Proprio per questo, però, la posizione di Draghi nel suo rapporto speciale con gli Stati Uniti, frutto di stima vera per quello che lui ha fatto nella sua vita, è un punto di forza assoluto per l’Italia e per l’Europa in questa grande guerra delle materie prime e di conflitto di civiltà tra democrazia e autocrazia. La visita di Draghi a Washington subito dopo il nove maggio russo di Putin è un punto di forza, non di debolezza.

Siamo di fronte a un problema di potenze mondiali dentro una nuova organizzazione mondiale in divenire e c’è chi pensa in Italia di continuare a fare propaganda politica. Questo la gente che ha più sale in zucca dei capi dei partiti populisti lo capisce al volo ed è questo il motivo per cui guarda con simpatia a chi, come Draghi, sa fare politica internazionale e, prima degli altri, ha scelto tra chi vuole tenere in piedi Putin e l’egemonia cinese secondo uno schema che la storia europea non regge più e chi invece ha capito subito di fare sponda, guidandola, sull’Europa e sulla comunità europea assolutamente schierate con l’America per ragioni geopolitiche che chi sa come e dove si fa politica non può ignorare.
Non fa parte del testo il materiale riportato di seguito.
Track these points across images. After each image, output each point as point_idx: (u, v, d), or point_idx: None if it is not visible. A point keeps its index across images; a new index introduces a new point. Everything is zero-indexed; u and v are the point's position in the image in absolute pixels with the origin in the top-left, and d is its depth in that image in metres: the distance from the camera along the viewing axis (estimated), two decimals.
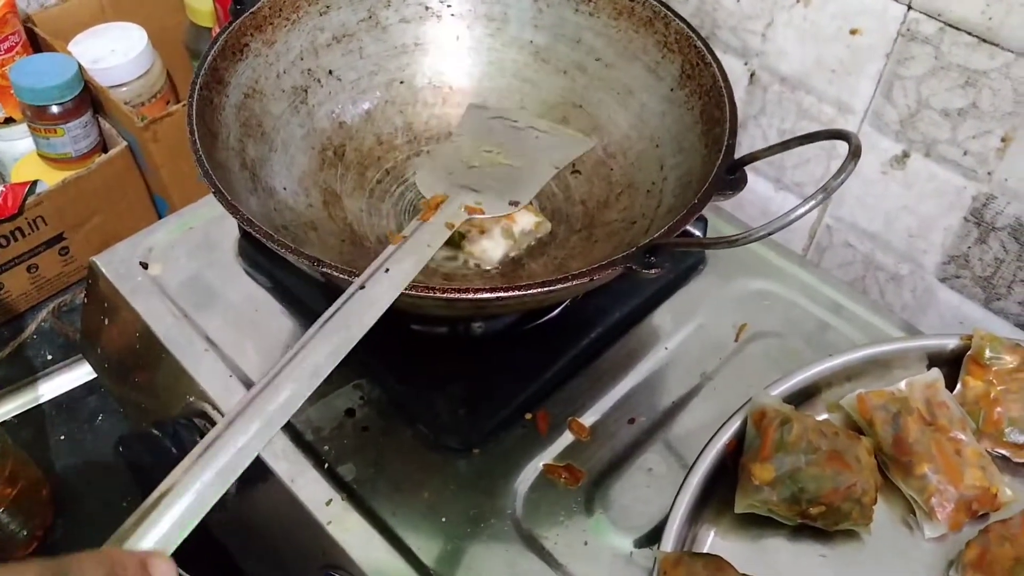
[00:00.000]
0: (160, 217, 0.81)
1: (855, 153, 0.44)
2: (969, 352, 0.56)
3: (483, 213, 0.60)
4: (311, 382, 0.44)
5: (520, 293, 0.48)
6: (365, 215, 0.67)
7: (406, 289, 0.48)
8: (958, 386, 0.56)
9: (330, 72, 0.70)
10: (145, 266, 0.68)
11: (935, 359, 0.58)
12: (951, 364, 0.57)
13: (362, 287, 0.48)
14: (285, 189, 0.64)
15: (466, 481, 0.56)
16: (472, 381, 0.61)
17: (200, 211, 0.73)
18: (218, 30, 0.87)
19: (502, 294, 0.48)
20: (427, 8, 0.72)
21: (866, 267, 0.72)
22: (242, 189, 0.59)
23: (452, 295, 0.48)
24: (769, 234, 0.44)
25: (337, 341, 0.47)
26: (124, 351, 0.69)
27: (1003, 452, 0.54)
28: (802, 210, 0.43)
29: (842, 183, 0.43)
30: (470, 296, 0.48)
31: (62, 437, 0.79)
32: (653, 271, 0.49)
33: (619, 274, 0.50)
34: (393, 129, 0.72)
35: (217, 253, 0.70)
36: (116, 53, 0.85)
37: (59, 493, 0.77)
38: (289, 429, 0.59)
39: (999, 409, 0.53)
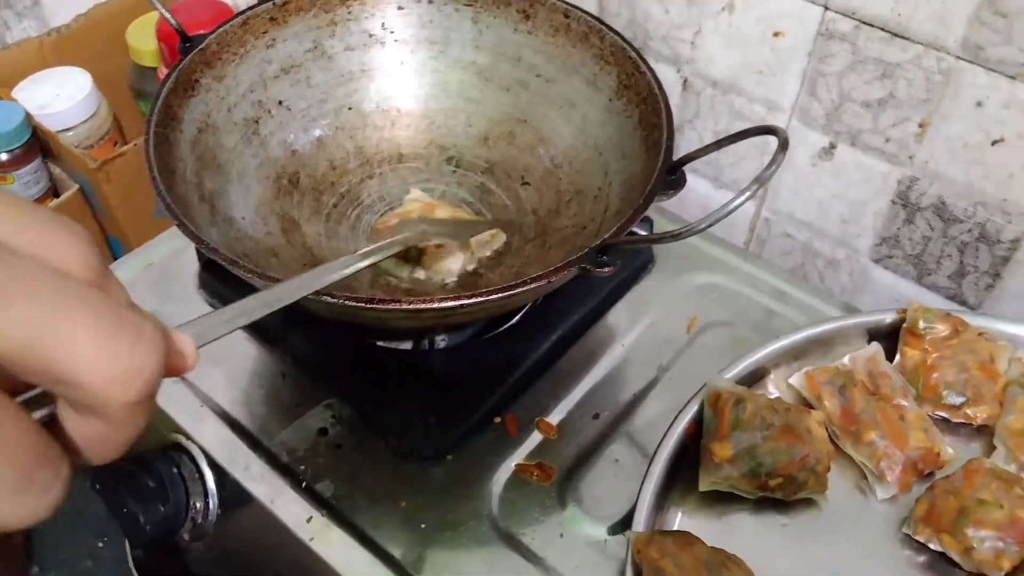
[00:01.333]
0: (116, 258, 0.81)
1: (783, 145, 0.48)
2: (905, 324, 0.59)
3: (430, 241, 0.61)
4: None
5: (482, 299, 0.50)
6: (324, 239, 0.69)
7: (372, 304, 0.50)
8: (897, 357, 0.59)
9: (280, 103, 0.71)
10: None
11: (874, 334, 0.61)
12: (889, 337, 0.61)
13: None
14: (244, 219, 0.65)
15: (441, 487, 0.58)
16: (440, 392, 0.63)
17: (158, 248, 0.74)
18: (163, 70, 0.89)
19: (465, 301, 0.50)
20: (371, 35, 0.74)
21: (805, 255, 0.76)
22: (203, 221, 0.60)
23: (417, 306, 0.50)
24: (710, 225, 0.47)
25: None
26: None
27: (942, 414, 0.57)
28: (738, 201, 0.46)
29: (773, 173, 0.46)
30: (434, 306, 0.50)
31: None
32: (606, 270, 0.52)
33: (574, 275, 0.53)
34: (345, 154, 0.74)
35: (178, 287, 0.71)
36: (61, 98, 0.86)
37: (33, 538, 0.77)
38: (265, 453, 0.60)
39: (936, 375, 0.57)
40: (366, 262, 0.49)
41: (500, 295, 0.51)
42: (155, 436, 0.64)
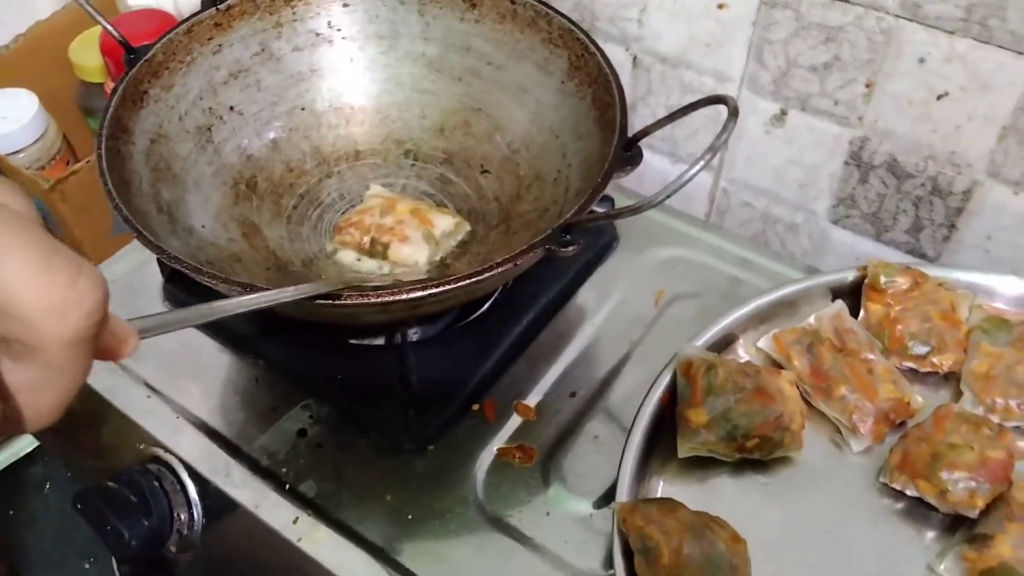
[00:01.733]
0: None
1: (733, 113, 0.49)
2: (866, 281, 0.61)
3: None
4: None
5: (451, 287, 0.50)
6: (286, 241, 0.69)
7: (342, 300, 0.50)
8: (861, 313, 0.61)
9: (231, 108, 0.71)
10: None
11: (837, 292, 0.62)
12: (852, 295, 0.62)
13: None
14: (204, 227, 0.65)
15: (426, 478, 0.58)
16: (416, 384, 0.63)
17: (118, 264, 0.73)
18: (110, 84, 0.88)
19: (434, 290, 0.50)
20: (318, 35, 0.74)
21: (764, 221, 0.77)
22: (163, 232, 0.60)
23: (387, 298, 0.50)
24: (667, 197, 0.48)
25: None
26: (64, 415, 0.68)
27: (910, 365, 0.59)
28: (693, 171, 0.47)
29: (725, 141, 0.47)
30: (404, 297, 0.50)
31: (12, 512, 0.78)
32: (570, 249, 0.52)
33: (541, 257, 0.53)
34: (301, 155, 0.74)
35: (143, 302, 0.71)
36: (8, 120, 0.84)
37: (18, 567, 0.75)
38: (245, 459, 0.60)
39: (900, 327, 0.58)
40: (300, 295, 0.48)
41: (468, 281, 0.51)
42: (133, 451, 0.63)
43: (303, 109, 0.75)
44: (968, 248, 0.67)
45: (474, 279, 0.51)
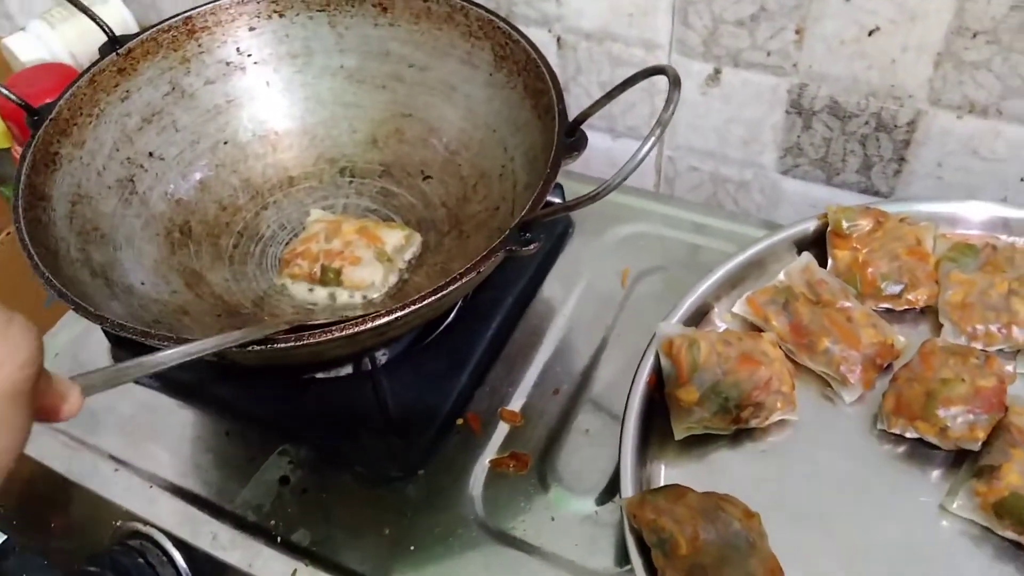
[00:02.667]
0: None
1: (675, 83, 0.47)
2: (829, 228, 0.60)
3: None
4: None
5: (417, 307, 0.48)
6: (232, 283, 0.66)
7: (304, 341, 0.48)
8: (829, 261, 0.60)
9: (150, 154, 0.67)
10: None
11: (801, 244, 0.62)
12: (816, 244, 0.61)
13: None
14: (143, 284, 0.62)
15: (421, 504, 0.56)
16: (394, 408, 0.61)
17: (59, 336, 0.70)
18: (17, 148, 0.83)
19: (399, 313, 0.48)
20: (228, 63, 0.71)
21: (714, 183, 0.76)
22: (101, 297, 0.56)
23: (352, 331, 0.48)
24: (623, 180, 0.46)
25: None
26: (29, 501, 0.65)
27: (886, 305, 0.58)
28: (645, 149, 0.45)
29: (673, 113, 0.46)
30: (370, 325, 0.48)
31: None
32: (532, 246, 0.51)
33: (502, 259, 0.51)
34: (232, 191, 0.71)
35: None
36: None
37: None
38: (229, 517, 0.57)
39: (870, 269, 0.58)
40: (246, 339, 0.47)
41: (434, 297, 0.49)
42: (109, 529, 0.60)
43: (226, 143, 0.71)
44: (920, 179, 0.66)
45: (440, 295, 0.49)
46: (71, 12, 0.83)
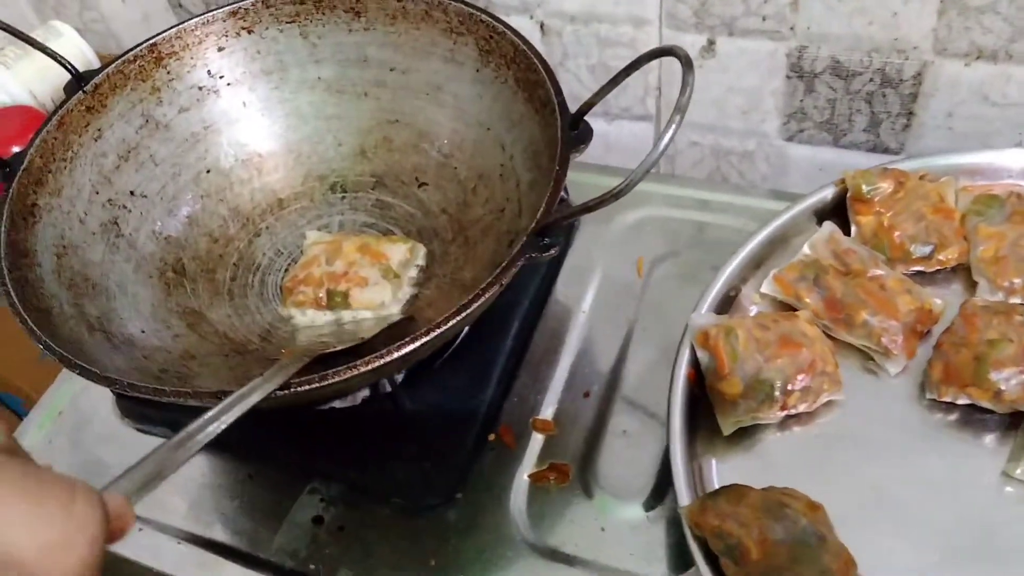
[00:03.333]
0: (20, 416, 0.73)
1: (687, 64, 0.45)
2: (849, 195, 0.58)
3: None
4: None
5: (442, 330, 0.46)
6: (235, 319, 0.63)
7: (328, 380, 0.45)
8: (852, 229, 0.58)
9: (131, 193, 0.64)
10: None
11: (821, 214, 0.60)
12: (837, 212, 0.59)
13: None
14: (144, 332, 0.59)
15: (463, 528, 0.54)
16: (420, 431, 0.59)
17: (61, 391, 0.66)
18: None
19: (425, 339, 0.46)
20: (200, 88, 0.67)
21: (716, 157, 0.74)
22: (102, 353, 0.53)
23: (376, 364, 0.45)
24: (647, 172, 0.44)
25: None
26: None
27: (917, 268, 0.56)
28: (667, 137, 0.43)
29: (690, 98, 0.43)
30: (395, 355, 0.45)
31: None
32: (552, 251, 0.48)
33: (522, 266, 0.49)
34: (221, 221, 0.67)
35: (99, 426, 0.64)
36: None
37: None
38: (266, 567, 0.54)
39: (898, 233, 0.56)
40: (271, 386, 0.44)
41: (457, 318, 0.46)
42: None
43: (208, 171, 0.68)
44: (931, 131, 0.64)
45: (462, 314, 0.46)
46: (25, 50, 0.79)
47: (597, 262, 0.66)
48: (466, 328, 0.62)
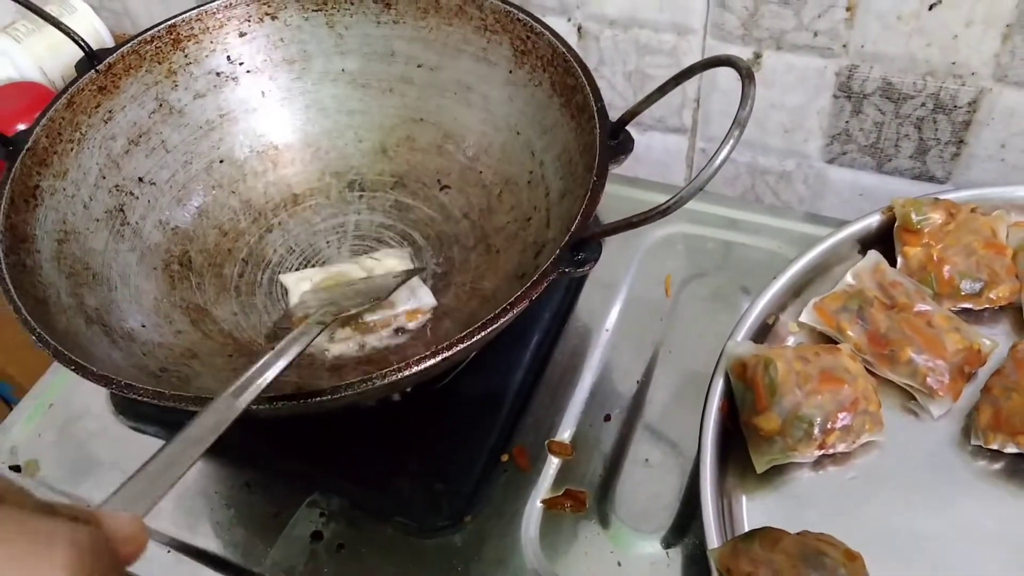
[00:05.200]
0: (9, 405, 0.70)
1: (748, 76, 0.42)
2: (897, 224, 0.55)
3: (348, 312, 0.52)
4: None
5: (465, 344, 0.43)
6: (241, 317, 0.60)
7: (344, 392, 0.42)
8: (899, 260, 0.55)
9: (140, 179, 0.61)
10: (18, 469, 0.58)
11: (865, 242, 0.57)
12: (882, 241, 0.56)
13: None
14: (144, 326, 0.56)
15: (470, 553, 0.51)
16: (428, 448, 0.56)
17: (53, 382, 0.63)
18: None
19: (446, 354, 0.43)
20: (218, 74, 0.64)
21: (752, 175, 0.71)
22: (99, 348, 0.50)
23: (394, 377, 0.42)
24: (700, 189, 0.41)
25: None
26: None
27: (965, 305, 0.53)
28: (725, 152, 0.40)
29: (750, 112, 0.40)
30: (414, 370, 0.42)
31: None
32: (587, 267, 0.45)
33: (553, 280, 0.46)
34: (232, 214, 0.64)
35: (91, 422, 0.61)
36: None
37: None
38: None
39: (947, 267, 0.53)
40: (283, 361, 0.41)
41: (482, 333, 0.43)
42: None
43: (222, 161, 0.65)
44: (980, 162, 0.61)
45: (489, 329, 0.43)
46: (38, 25, 0.76)
47: (622, 279, 0.63)
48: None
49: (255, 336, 0.58)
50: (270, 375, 0.39)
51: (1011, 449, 0.47)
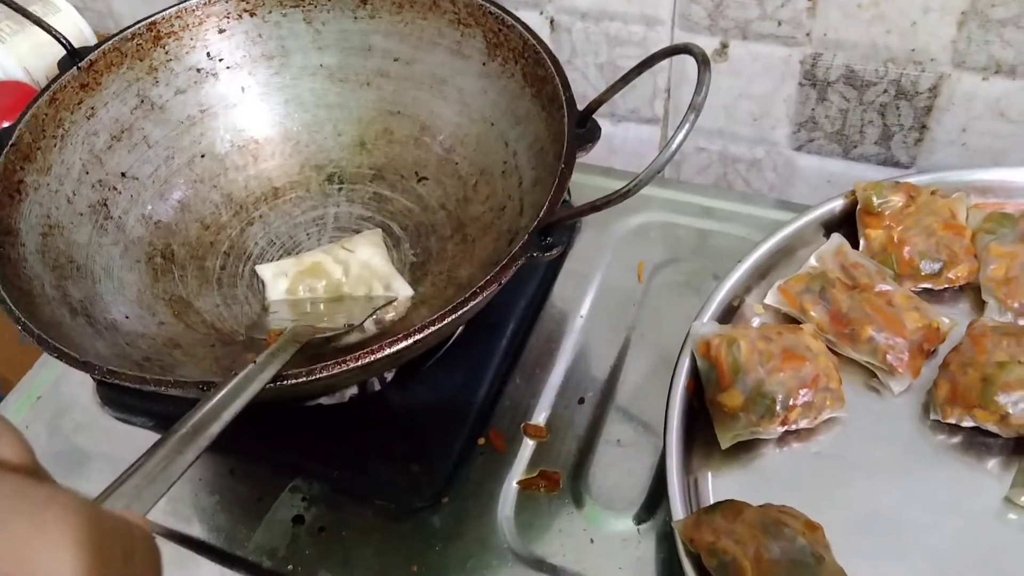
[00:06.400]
0: None
1: (704, 62, 0.43)
2: (859, 207, 0.57)
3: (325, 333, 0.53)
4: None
5: (437, 327, 0.44)
6: (223, 309, 0.61)
7: (318, 374, 0.43)
8: (861, 242, 0.57)
9: (123, 174, 0.62)
10: None
11: (829, 225, 0.58)
12: (845, 224, 0.58)
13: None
14: (128, 317, 0.57)
15: (448, 533, 0.52)
16: (408, 431, 0.57)
17: (41, 376, 0.64)
18: None
19: (418, 336, 0.44)
20: (199, 70, 0.65)
21: (724, 163, 0.72)
22: (83, 338, 0.52)
23: (368, 359, 0.43)
24: (658, 171, 0.42)
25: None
26: None
27: (925, 285, 0.55)
28: (680, 136, 0.41)
29: (705, 97, 0.42)
30: (387, 351, 0.43)
31: None
32: (555, 250, 0.47)
33: (521, 266, 0.47)
34: (214, 208, 0.66)
35: (78, 414, 0.62)
36: None
37: None
38: (243, 566, 0.53)
39: (907, 248, 0.54)
40: (256, 386, 0.42)
41: (454, 316, 0.45)
42: None
43: (203, 156, 0.66)
44: (943, 146, 0.63)
45: (460, 312, 0.45)
46: (21, 25, 0.77)
47: (597, 266, 0.65)
48: (460, 328, 0.60)
49: (237, 327, 0.60)
50: (255, 387, 0.42)
51: (968, 423, 0.49)
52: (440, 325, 0.44)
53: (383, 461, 0.55)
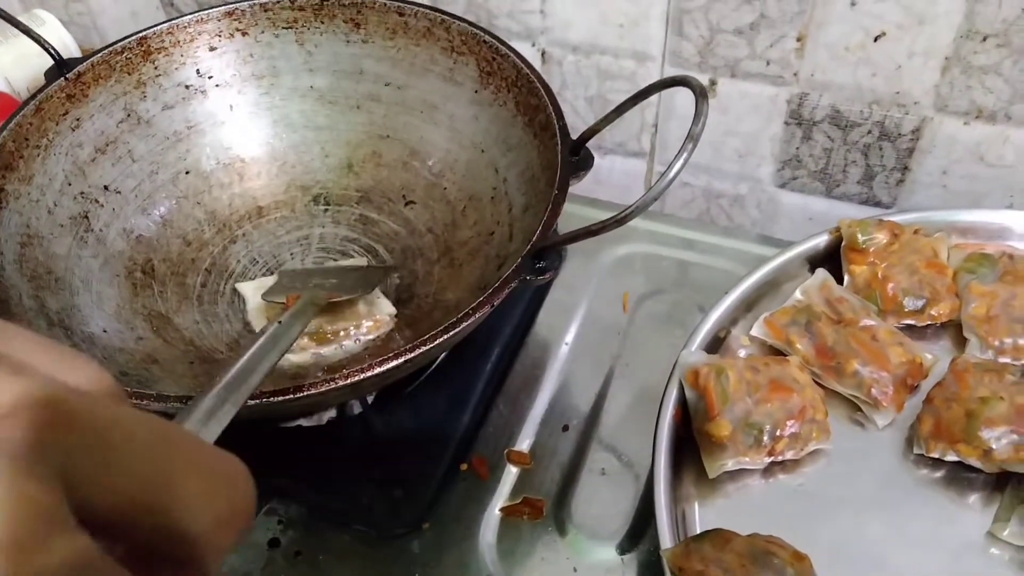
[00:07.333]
0: None
1: (702, 94, 0.44)
2: (844, 243, 0.57)
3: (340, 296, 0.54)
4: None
5: (427, 348, 0.44)
6: (203, 326, 0.60)
7: (303, 392, 0.43)
8: (845, 277, 0.57)
9: (106, 188, 0.61)
10: None
11: (814, 261, 0.59)
12: (830, 260, 0.59)
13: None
14: (106, 331, 0.56)
15: (428, 560, 0.51)
16: (388, 455, 0.56)
17: None
18: None
19: (409, 356, 0.43)
20: (187, 87, 0.65)
21: (707, 199, 0.73)
22: None
23: (356, 378, 0.43)
24: (654, 199, 0.43)
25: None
26: None
27: (908, 322, 0.55)
28: (677, 166, 0.42)
29: (703, 129, 0.42)
30: (376, 371, 0.43)
31: None
32: (547, 275, 0.47)
33: (512, 289, 0.47)
34: (197, 224, 0.65)
35: None
36: None
37: None
38: None
39: (891, 285, 0.55)
40: (284, 344, 0.42)
41: (446, 336, 0.44)
42: None
43: (188, 173, 0.66)
44: (924, 187, 0.64)
45: (451, 333, 0.44)
46: (5, 35, 0.76)
47: (582, 295, 0.65)
48: (443, 352, 0.60)
49: (216, 344, 0.59)
50: (283, 344, 0.42)
51: (951, 457, 0.49)
52: (432, 344, 0.44)
53: (363, 484, 0.54)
La riproposizione delle vecchie stupidaggini di correre dietro alle pulsioni che ci sono in una parte del Paese che le ha assorbite in quasi sessant’anni di populismo dal ’68 in poi è l’alternativa a tutto ciò e, purtroppo, non è solo l’espressione di un diverso modo di pensare. Legata a questa prospettiva c’è l’alternativa eterna di una Italia che sta fuori da tutto e, soprattutto, di un’Italia neutralista che non si vuole identificare con l’Occidente a guida americana e, tanto meno, si può identificare con la Russia dopo gli orrori in Ucraina e con la stessa Cina. Un’Italia che ripropone oggi la vecchia lezione della terza forza o della terza via di berlingueriana memoria esprime l’eterna illusione di inseguire uno spazio che non c’è.

Perché quando c’è lo scontro di civiltà, come ha anche ieri da Strasburgo acutamente risottolineato Mattarella, non ci sono più per l’Italia né uno spazio politico né uno spazio economico per chiuderci in noi stessi. Perché viceversa siamo costitutivamente parte di quel sistema occidentale, americano e europeo, che è ancora l’avanguardia economica e civile del mondo. Non siamo la Svizzera e non possiamo stare in piedi da soli.